Bretagne also continued her career doing search and rescue, logging hours at other famous natural disasters like Hurricane Katrina, and never tiring of the hunt for survivors. Bretagne had what it took to be a search and rescue dog: a natural assertiveness, strong focus, lack of fear, a strong prey drive, and extreme motivation in exchange for the reward of her favorite toy.

The only thing that ended her career was age. After moving from the big disasters both natural and manmade, she worked with the local fire department in Texas until she was about eleven. That’s when she took on an entirely new career — teaching kids how to read. She did that the same way she gave therapy and comfort to all those human first-responders at Ground Zero: by listening patiently, without judgment.

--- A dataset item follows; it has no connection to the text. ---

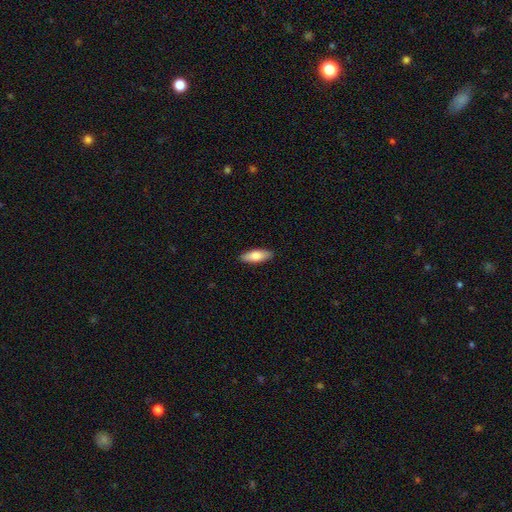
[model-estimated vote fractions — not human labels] Smooth or featured: smooth — 75% (featured or disk — 20%)
How rounded: in between — 64% (cigar-shaped — 33%)
Merging: none — 90% (minor disturbance — 8%)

It turns out that this skill in dogs can help kids with reading disorders overcome them faster and more confidently than human therapists can by helping the kids get over their fear of failing. Nothing can do this for them like a friendly dog who doesn’t care if you fumble and stumble over words. The dog just cares that your energy stays positive.

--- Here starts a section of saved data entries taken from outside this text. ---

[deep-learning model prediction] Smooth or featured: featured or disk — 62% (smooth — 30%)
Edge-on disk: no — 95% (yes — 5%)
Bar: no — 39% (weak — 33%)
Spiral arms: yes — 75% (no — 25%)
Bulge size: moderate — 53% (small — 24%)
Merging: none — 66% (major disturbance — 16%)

Bretagne’s career and life were ended by advanced old age (for a dog of her breed) on a late spring Monday in 2016, but there have been and will be other dogs to carry on doing what she did, which is helping humans, tirelessly and without question. When a dog is given a job to do, a balanced dog does it. They don’t wonder how much they’re going to get paid or whether they’ll get along with their co-workers or how far their commute is.

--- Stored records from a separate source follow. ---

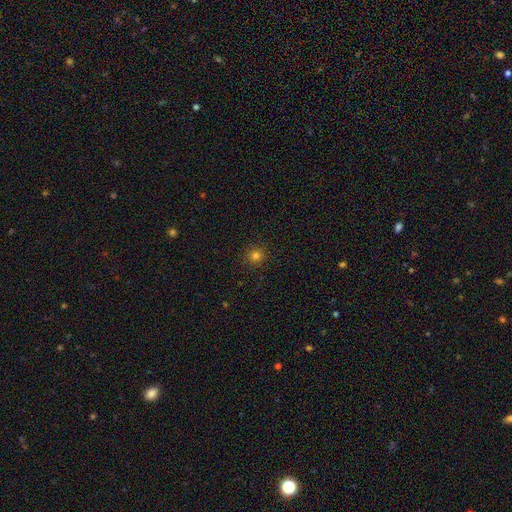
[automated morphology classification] smooth 79%, star or artifact 16%, featured or disk 5%. Down the decision tree: how rounded — round (91%); merging — none (90%).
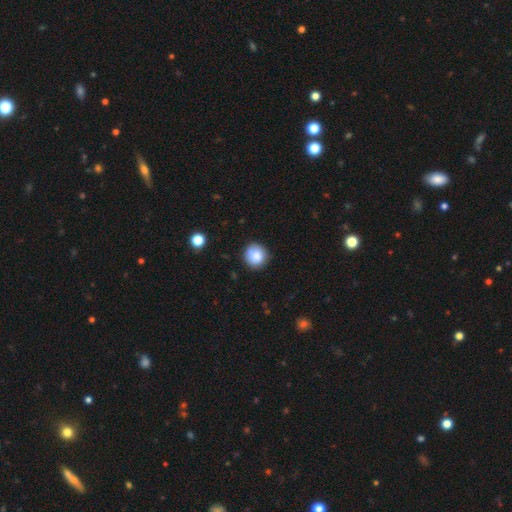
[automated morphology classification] A smooth galaxy with no disk features (84%) that is round (92%).

Vote fractions:
- Smooth or featured? smooth: 84% / star or artifact: 9% / featured or disk: 7%
- How rounded? round: 92% / in between: 7% / cigar-shaped: 1%
- Merging? none: 84% / minor disturbance: 12% / major disturbance: 2% / merger: 2%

It’s an attitude that humans should aspire to, although, oddly enough, it’s one that we, as a species, often default to in times of crisis. Disasters and tragedies seem to bring us together into a pack and remind us that we are all one human tribe. The 15th anniversary of 9/11 is a good occasion to remember and honor that human tendency to come together for our common benefit in the face of catastrophe. Any time is a good time to remember that dogs do this naturally and constantly.

We have the instinct to unite for the betterment of our species as a whole. Luckily, we also have dogs to show us how it’s done, and to inspire us to do it and find our own inner greatness.

Here’s to Bretagne, the last of the Ground Zero rescue dogs, to all of the other dogs who joined her in the tireless quest for survivors, and every other dog that gives a human somewhere a little bit of hope and inspiration every single day.

Stay calm, and find your inner greatness.